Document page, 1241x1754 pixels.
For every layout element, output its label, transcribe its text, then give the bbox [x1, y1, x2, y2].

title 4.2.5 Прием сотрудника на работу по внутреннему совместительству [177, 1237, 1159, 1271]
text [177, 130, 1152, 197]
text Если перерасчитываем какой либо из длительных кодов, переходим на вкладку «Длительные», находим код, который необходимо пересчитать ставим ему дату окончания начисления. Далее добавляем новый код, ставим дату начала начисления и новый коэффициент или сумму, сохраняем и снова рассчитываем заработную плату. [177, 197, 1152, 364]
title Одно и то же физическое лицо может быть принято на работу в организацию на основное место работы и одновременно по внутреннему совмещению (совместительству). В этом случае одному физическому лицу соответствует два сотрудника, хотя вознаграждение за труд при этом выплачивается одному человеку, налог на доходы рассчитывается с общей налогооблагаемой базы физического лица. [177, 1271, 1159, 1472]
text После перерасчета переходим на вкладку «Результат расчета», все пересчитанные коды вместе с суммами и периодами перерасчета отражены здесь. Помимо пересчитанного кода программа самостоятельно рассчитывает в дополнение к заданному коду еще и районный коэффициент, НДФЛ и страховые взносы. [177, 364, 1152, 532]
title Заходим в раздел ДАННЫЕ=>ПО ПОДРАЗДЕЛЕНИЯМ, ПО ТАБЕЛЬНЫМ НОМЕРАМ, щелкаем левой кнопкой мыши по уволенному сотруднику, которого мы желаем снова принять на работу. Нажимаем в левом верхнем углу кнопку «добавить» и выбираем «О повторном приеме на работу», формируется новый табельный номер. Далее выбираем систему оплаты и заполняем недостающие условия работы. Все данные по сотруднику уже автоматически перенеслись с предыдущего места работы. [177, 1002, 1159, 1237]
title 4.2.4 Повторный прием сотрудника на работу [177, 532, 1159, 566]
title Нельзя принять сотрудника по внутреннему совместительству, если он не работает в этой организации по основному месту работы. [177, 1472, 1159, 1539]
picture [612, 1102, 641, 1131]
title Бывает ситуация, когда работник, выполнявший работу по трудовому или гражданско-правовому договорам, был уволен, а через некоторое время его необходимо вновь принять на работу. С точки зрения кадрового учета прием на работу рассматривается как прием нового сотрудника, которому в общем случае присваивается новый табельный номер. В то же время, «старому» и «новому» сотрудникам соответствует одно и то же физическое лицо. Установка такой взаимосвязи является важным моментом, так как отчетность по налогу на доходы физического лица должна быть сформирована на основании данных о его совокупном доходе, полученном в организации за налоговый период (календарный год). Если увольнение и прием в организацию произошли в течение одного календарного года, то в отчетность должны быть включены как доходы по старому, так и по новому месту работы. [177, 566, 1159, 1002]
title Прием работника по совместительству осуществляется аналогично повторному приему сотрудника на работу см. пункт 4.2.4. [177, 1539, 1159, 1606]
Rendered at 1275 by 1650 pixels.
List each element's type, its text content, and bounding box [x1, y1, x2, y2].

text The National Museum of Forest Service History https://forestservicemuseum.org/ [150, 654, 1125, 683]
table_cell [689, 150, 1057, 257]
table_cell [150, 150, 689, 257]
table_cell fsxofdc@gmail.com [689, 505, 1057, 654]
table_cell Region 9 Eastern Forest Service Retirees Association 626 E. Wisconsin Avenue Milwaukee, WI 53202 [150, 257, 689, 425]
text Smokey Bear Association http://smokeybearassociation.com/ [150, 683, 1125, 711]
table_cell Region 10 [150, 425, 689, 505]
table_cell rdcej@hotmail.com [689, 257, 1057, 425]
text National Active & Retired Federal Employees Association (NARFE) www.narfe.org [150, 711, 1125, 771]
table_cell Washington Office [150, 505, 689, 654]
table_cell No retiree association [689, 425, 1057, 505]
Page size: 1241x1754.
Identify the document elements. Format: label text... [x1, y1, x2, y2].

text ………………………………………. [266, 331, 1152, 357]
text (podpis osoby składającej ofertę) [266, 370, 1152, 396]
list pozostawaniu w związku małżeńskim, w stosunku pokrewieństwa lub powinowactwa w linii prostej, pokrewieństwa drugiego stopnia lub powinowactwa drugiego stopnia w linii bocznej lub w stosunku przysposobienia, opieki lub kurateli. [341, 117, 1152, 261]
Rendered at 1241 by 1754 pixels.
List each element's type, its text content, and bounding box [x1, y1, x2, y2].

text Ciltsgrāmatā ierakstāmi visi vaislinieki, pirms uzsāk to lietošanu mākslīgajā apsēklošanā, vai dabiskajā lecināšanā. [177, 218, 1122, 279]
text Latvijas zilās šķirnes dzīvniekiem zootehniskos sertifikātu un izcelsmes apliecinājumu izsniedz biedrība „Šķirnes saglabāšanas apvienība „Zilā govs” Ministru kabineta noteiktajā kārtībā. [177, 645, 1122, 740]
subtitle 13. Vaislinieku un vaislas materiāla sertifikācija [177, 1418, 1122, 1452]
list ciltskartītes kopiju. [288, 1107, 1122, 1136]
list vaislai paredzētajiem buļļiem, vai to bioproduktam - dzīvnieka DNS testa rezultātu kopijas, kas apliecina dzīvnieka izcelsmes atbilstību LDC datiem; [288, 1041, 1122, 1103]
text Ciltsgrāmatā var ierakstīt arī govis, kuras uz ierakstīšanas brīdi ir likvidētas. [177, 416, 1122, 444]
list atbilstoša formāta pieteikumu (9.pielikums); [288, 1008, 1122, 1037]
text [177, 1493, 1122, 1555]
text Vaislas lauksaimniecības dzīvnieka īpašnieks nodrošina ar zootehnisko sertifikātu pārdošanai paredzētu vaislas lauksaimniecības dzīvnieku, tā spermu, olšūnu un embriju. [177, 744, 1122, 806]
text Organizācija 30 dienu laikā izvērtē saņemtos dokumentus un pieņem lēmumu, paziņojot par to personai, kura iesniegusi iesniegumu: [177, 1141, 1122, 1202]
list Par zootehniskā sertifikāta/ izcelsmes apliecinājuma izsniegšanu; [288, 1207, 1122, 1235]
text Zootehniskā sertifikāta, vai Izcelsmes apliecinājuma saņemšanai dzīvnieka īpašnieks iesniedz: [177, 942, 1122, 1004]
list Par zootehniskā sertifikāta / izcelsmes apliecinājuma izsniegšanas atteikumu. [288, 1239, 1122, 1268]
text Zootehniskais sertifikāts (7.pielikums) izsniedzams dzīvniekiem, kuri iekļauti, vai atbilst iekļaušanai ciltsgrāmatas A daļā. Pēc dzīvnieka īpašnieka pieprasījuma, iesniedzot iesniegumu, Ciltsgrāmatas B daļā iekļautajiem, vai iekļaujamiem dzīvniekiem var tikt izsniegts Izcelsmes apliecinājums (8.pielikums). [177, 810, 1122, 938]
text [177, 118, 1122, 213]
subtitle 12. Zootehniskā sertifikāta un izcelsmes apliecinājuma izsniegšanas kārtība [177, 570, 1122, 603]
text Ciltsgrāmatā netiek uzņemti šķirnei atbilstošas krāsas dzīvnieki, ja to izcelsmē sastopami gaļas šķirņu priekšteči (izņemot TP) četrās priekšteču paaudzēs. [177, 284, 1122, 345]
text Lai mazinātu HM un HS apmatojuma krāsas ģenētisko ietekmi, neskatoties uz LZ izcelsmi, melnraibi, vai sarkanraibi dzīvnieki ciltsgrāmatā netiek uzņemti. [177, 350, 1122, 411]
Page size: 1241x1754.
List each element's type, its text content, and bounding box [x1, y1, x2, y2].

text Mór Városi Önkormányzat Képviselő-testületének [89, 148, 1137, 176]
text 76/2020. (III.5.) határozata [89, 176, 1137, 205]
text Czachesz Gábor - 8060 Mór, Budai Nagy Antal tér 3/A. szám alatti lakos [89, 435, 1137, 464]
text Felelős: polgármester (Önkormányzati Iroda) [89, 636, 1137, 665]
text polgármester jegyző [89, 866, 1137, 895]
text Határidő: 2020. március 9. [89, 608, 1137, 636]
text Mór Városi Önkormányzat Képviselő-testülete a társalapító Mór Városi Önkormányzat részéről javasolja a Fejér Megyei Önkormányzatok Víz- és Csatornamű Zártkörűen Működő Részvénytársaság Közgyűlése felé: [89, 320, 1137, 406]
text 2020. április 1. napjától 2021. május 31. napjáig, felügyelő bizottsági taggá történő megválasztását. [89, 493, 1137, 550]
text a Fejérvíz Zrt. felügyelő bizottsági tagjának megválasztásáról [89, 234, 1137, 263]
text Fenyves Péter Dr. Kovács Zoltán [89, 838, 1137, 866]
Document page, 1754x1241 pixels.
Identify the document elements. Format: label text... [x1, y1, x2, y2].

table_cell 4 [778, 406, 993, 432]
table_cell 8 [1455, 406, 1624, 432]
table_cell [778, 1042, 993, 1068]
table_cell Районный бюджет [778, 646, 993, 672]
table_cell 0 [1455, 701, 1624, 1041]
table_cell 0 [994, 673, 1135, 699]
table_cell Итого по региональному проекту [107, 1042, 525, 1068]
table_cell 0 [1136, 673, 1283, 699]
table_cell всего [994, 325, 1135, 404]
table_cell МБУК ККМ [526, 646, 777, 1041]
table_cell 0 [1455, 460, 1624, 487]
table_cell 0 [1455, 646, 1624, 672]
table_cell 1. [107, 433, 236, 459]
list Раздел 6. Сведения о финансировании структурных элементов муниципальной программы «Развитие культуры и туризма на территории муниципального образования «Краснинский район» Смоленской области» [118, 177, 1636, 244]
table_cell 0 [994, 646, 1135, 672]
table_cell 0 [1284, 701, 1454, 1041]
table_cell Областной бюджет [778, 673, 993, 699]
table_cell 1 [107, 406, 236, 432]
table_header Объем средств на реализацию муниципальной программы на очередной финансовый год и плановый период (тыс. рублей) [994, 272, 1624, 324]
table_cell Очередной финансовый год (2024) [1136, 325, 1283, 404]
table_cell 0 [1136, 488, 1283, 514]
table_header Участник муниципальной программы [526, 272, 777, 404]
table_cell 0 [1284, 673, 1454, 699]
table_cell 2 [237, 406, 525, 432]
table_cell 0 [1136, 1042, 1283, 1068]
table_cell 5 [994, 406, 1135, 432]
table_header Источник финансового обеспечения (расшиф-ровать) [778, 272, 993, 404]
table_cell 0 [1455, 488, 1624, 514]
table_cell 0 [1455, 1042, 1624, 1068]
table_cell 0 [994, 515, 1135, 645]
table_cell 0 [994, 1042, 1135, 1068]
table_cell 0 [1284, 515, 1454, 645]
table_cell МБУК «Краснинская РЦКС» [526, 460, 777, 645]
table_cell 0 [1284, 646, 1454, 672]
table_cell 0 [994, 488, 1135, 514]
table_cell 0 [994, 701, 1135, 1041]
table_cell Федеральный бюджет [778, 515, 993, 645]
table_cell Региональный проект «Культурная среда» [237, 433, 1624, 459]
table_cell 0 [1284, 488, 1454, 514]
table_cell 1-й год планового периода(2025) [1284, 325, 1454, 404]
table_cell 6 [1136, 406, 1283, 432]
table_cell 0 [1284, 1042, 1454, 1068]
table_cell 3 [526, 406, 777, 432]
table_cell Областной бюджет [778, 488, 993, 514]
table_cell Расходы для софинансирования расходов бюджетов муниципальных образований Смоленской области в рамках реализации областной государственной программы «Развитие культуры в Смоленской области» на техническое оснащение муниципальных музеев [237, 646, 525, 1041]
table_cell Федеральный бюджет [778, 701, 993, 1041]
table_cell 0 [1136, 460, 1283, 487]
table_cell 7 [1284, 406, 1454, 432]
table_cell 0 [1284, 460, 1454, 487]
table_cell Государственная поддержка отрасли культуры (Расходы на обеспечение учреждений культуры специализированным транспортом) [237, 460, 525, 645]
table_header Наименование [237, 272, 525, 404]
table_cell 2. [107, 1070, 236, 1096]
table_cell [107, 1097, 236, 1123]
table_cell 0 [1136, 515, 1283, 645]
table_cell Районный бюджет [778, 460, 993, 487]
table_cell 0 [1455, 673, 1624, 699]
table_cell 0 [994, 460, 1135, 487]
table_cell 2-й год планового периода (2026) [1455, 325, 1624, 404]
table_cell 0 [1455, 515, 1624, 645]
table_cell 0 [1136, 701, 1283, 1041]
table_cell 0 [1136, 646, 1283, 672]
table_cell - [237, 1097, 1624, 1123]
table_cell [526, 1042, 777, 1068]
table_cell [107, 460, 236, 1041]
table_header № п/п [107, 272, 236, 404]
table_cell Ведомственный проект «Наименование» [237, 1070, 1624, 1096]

> **How to complete this task**:
Copy out, from the data above, each line where the string "Расходы" is present.

> **Output for this task**:
table_cell Расходы для софинансирования расходов бюджетов муниципальных образований Смоленской области в рамках реализации областной государственной программы «Развитие культуры в Смоленской области» на техническое оснащение муниципальных музеев [237, 646, 525, 1041]
table_cell Государственная поддержка отрасли культуры (Расходы на обеспечение учреждений культуры специализированным транспортом) [237, 460, 525, 645]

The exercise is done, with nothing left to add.